Dataset entries:
--- START ---

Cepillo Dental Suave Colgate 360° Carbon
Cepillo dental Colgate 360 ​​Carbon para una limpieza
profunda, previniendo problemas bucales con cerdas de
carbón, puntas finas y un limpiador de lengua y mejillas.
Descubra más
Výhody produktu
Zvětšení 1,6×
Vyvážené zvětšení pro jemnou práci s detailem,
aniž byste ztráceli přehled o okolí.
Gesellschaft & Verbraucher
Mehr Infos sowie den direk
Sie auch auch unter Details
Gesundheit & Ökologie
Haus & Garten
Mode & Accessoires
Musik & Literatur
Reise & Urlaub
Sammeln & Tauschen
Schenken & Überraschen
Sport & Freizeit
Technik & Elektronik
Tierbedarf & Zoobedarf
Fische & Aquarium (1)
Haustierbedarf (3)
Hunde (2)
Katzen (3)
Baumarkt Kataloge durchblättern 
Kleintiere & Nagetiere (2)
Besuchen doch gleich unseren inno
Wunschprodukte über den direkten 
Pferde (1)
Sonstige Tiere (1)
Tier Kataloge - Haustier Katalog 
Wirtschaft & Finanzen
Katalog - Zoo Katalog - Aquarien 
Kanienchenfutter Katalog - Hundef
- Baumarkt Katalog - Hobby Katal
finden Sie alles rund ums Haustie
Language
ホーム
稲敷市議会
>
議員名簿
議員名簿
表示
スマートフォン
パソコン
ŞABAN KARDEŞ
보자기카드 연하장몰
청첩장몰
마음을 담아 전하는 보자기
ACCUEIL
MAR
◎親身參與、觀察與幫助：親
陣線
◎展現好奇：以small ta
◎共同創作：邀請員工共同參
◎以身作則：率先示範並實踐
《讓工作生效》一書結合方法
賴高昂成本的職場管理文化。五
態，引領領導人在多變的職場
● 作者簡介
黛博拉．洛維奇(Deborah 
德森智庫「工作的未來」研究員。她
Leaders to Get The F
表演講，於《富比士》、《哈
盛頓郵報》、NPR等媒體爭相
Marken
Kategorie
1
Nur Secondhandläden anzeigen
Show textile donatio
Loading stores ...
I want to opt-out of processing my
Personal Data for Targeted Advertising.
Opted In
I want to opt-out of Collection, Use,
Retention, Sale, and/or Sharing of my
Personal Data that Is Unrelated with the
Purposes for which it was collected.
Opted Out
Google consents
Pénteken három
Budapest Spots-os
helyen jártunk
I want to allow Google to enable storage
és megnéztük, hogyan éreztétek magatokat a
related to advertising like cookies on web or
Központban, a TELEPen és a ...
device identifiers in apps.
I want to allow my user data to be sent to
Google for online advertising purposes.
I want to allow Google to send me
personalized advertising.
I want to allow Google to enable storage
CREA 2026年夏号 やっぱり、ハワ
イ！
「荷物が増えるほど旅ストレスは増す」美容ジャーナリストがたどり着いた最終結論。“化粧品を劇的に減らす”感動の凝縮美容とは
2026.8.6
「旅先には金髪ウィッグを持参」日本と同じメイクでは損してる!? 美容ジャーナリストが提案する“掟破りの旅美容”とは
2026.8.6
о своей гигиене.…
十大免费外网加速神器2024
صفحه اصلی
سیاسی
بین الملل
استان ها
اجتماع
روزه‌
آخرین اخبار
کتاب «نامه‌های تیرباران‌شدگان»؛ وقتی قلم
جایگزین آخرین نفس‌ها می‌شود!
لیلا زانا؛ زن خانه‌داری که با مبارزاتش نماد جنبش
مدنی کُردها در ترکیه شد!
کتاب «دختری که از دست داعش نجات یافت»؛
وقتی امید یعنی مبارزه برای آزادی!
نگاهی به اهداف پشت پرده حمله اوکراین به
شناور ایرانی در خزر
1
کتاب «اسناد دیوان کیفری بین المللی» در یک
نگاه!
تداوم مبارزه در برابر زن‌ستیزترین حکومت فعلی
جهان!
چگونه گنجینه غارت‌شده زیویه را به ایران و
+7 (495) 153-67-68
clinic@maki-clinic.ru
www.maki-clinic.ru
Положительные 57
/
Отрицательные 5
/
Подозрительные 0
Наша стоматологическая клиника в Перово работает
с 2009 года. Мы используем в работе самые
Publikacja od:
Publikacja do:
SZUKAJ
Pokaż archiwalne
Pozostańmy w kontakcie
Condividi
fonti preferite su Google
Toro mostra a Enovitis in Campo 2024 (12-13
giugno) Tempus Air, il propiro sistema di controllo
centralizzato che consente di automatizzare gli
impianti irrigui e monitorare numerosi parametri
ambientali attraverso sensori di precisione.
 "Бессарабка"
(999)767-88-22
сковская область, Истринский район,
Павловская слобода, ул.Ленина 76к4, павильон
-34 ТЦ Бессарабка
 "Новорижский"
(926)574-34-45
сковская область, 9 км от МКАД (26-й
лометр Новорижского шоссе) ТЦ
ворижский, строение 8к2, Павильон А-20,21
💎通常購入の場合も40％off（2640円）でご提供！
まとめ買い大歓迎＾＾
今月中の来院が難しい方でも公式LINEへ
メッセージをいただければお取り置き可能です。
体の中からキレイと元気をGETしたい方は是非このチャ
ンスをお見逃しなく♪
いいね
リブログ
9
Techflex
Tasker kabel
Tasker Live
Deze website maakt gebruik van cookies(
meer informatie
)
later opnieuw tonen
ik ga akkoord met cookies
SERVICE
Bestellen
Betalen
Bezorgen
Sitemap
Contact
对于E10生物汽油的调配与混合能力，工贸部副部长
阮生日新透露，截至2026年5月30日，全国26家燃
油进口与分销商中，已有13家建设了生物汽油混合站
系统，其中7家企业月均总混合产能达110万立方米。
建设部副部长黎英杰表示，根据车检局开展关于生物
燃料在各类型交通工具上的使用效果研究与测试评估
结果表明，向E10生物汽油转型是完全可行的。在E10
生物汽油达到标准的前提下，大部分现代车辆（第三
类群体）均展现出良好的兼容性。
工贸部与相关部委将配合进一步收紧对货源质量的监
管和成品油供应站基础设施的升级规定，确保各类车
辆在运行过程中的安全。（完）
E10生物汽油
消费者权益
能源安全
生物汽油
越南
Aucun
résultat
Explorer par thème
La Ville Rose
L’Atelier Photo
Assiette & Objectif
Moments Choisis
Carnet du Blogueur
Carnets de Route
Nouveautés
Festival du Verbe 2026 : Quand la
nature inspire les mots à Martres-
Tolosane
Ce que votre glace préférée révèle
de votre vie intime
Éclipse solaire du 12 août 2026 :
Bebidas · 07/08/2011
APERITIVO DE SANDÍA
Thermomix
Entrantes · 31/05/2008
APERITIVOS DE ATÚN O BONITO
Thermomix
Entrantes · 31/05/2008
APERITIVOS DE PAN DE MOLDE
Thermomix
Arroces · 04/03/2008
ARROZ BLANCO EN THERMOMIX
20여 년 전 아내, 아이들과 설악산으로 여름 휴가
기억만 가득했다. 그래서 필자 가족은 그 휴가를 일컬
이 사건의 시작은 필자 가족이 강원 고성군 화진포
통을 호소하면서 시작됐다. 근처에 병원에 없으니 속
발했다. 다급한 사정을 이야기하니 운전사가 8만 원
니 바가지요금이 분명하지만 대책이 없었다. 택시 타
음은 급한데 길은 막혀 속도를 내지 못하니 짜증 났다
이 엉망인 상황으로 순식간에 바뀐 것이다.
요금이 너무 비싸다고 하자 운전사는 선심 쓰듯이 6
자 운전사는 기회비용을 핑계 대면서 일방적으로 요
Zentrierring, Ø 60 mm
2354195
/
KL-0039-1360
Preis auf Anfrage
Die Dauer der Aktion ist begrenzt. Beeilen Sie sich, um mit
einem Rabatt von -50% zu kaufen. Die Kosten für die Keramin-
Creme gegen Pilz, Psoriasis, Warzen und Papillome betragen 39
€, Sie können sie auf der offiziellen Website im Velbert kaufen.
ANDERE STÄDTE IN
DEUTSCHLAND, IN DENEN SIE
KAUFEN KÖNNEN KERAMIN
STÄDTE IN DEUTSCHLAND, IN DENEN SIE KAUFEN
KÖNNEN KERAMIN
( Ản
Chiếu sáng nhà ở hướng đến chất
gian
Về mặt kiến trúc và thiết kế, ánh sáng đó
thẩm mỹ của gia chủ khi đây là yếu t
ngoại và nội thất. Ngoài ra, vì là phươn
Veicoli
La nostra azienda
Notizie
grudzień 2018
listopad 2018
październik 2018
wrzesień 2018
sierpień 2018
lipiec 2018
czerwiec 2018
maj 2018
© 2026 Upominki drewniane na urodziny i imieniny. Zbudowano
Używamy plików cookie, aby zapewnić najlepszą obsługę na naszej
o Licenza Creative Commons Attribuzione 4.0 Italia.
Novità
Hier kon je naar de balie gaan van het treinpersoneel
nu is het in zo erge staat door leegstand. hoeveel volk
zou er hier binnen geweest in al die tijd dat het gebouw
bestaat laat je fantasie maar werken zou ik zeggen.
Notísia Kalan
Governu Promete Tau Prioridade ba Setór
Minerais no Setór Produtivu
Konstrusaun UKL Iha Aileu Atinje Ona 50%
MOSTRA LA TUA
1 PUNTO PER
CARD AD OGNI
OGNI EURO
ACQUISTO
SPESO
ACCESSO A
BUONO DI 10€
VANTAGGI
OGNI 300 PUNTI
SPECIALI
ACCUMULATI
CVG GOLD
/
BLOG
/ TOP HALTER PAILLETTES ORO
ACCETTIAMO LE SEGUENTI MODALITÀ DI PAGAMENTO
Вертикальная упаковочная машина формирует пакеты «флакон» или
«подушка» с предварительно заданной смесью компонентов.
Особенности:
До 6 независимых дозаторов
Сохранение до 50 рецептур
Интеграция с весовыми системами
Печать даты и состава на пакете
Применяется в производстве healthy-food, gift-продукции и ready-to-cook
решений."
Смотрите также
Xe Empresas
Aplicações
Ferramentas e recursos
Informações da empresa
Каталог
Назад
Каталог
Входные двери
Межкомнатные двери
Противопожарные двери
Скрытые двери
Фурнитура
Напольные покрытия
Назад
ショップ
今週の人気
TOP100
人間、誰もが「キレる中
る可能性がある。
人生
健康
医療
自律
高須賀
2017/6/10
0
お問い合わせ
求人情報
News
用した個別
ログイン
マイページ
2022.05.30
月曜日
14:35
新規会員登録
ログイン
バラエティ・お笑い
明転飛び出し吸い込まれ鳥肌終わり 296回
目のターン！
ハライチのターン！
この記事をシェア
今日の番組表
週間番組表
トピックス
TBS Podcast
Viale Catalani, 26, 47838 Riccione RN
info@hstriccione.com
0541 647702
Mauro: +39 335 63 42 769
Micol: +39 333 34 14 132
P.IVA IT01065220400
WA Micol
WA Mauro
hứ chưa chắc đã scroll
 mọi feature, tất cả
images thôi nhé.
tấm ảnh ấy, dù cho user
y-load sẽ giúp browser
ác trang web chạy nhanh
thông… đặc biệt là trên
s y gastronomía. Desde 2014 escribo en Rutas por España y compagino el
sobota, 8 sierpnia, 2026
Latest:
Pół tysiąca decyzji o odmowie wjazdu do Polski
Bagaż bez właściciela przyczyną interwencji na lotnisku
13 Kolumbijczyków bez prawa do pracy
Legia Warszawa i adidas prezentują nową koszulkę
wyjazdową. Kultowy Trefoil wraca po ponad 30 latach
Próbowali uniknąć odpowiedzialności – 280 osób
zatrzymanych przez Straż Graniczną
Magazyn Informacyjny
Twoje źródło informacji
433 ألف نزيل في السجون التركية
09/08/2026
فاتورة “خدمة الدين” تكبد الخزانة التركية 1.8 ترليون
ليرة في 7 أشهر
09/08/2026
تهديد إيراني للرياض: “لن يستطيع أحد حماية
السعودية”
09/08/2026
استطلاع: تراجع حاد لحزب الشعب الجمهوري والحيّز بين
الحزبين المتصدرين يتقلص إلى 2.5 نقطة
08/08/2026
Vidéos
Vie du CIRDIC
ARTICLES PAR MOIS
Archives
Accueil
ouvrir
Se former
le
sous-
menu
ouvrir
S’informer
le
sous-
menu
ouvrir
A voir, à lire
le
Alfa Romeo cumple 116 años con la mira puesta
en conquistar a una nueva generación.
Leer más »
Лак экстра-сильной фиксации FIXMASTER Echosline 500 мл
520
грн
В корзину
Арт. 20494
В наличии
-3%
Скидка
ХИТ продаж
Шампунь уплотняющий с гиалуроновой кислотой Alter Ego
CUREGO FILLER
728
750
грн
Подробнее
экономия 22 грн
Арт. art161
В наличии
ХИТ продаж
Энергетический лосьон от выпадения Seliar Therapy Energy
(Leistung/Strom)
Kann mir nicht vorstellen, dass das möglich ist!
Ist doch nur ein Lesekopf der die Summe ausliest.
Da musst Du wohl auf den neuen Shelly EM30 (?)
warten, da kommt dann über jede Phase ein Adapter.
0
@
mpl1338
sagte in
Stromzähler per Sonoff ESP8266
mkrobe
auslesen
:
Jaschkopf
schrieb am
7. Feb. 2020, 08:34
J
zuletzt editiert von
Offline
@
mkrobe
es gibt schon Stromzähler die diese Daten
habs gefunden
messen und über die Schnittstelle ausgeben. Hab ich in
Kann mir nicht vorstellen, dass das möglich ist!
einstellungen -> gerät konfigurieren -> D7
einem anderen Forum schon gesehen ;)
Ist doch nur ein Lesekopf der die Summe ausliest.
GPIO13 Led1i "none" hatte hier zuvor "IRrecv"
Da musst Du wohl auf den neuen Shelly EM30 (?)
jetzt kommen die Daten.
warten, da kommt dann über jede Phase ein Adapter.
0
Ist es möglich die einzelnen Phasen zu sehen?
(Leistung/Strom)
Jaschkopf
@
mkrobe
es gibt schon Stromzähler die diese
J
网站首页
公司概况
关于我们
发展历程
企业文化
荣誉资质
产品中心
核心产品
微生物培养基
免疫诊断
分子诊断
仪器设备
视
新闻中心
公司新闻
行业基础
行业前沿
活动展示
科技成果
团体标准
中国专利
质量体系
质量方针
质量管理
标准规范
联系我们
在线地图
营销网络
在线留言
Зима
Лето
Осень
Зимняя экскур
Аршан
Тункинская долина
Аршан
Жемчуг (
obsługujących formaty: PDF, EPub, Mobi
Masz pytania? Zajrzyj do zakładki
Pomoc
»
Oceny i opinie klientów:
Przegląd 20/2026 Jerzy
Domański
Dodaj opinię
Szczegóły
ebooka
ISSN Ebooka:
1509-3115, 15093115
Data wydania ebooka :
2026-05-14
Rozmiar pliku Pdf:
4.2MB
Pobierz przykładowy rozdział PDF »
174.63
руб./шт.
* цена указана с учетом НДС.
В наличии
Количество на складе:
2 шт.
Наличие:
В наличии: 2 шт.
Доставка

--- END ---

- [WHAT YOU WILL DO] Above are the records; copy every line in them that holds the word "двери".

- [RESPONSE]
Входные двери
Межкомнатные двери
Противопожарные двери
Скрытые двери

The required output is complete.